EXERCISE REQUIREMENTS: Could you copy the lines below word for word, leaving out the pictures?
DATA UNDER STUDY Start Marker
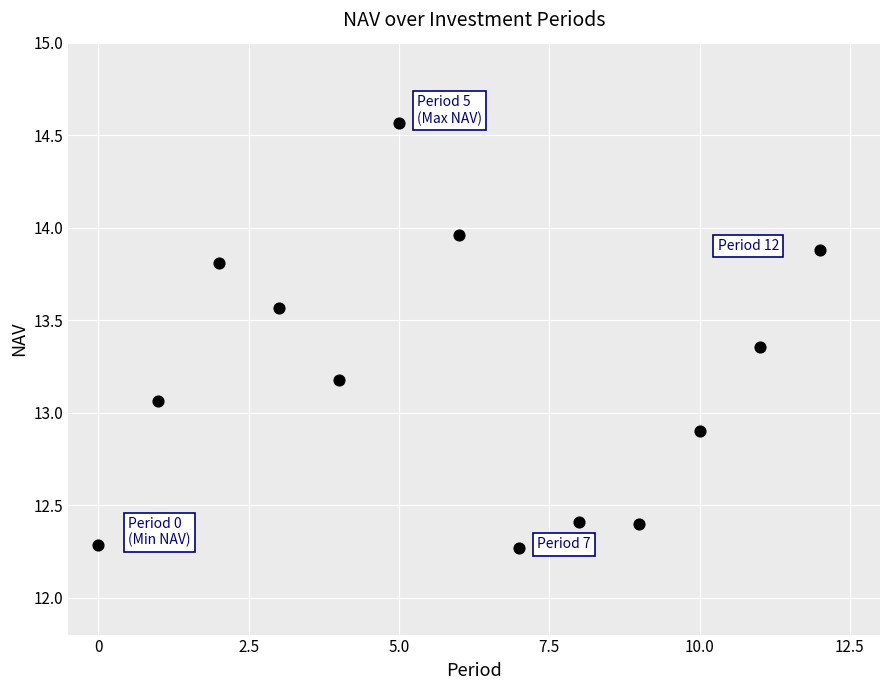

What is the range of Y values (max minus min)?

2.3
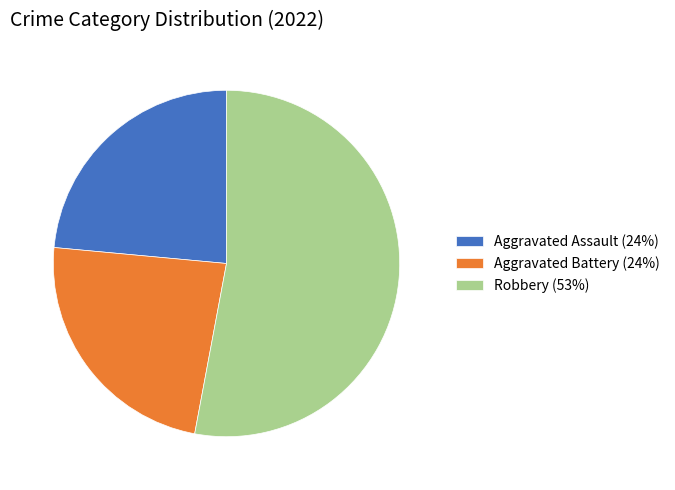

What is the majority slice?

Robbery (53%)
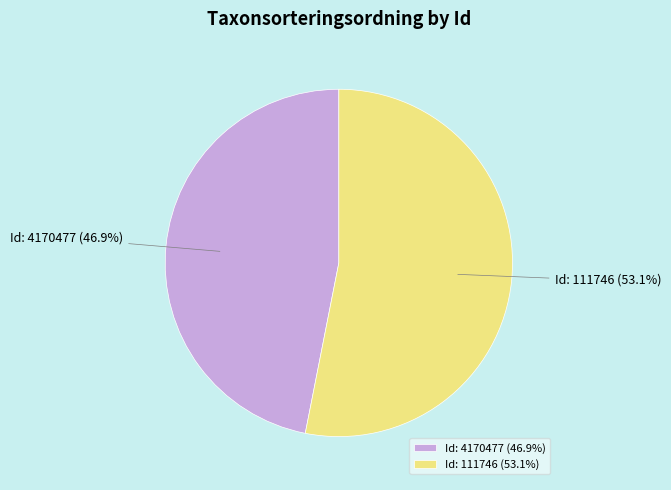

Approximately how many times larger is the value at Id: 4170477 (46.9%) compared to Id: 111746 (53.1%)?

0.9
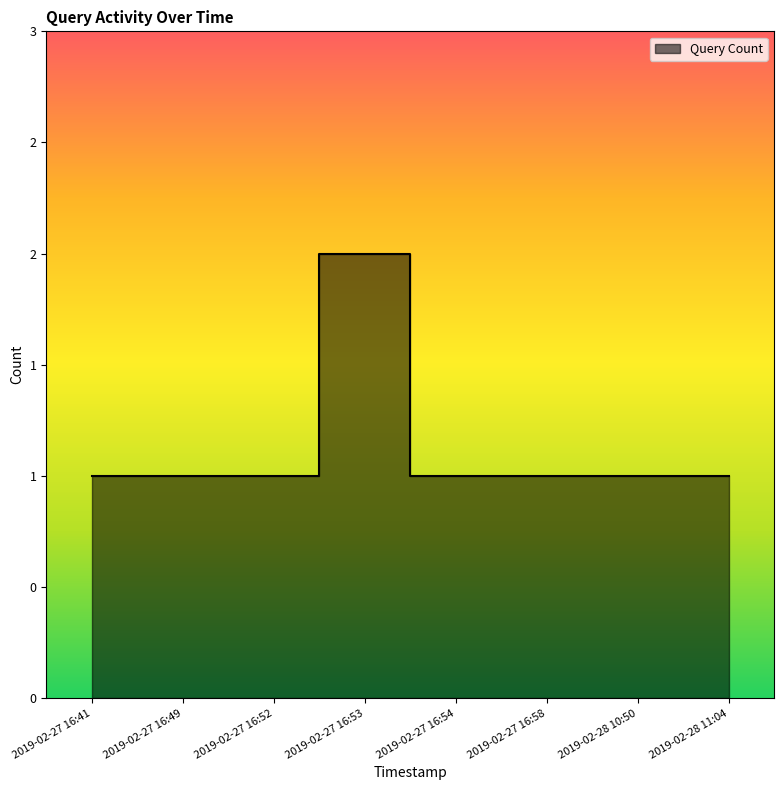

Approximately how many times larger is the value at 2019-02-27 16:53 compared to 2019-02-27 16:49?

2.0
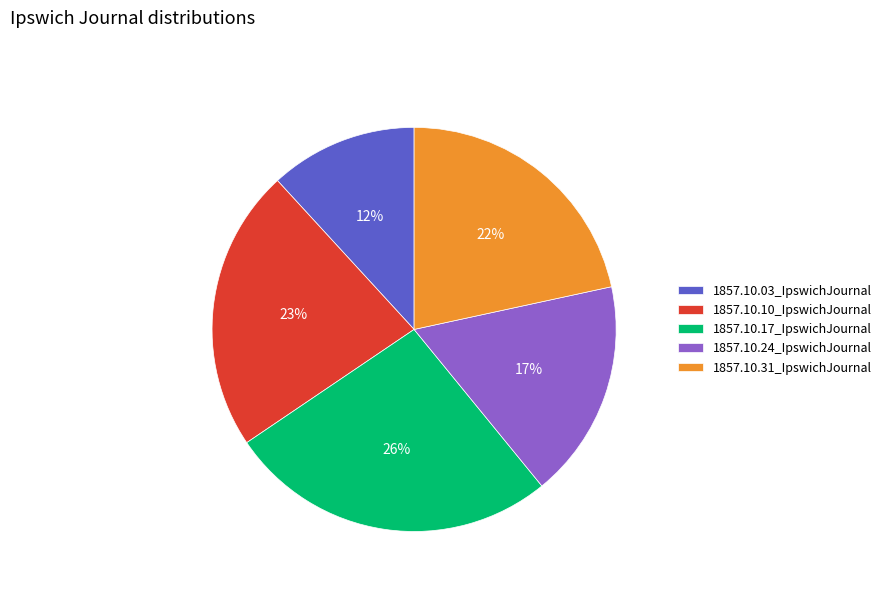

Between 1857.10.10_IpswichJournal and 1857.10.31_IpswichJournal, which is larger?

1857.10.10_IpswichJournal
DATA UNDER STUDY End Marker
RESPONSE AREA:
What is the range of Y values (max minus min)?

2.3

What is the majority slice?

Robbery (53%)

Approximately how many times larger is the value at Id: 4170477 (46.9%) compared to Id: 111746 (53.1%)?

0.9

Approximately how many times larger is the value at 2019-02-27 16:53 compared to 2019-02-27 16:49?

2.0

Between 1857.10.10_IpswichJournal and 1857.10.31_IpswichJournal, which is larger?

1857.10.10_IpswichJournal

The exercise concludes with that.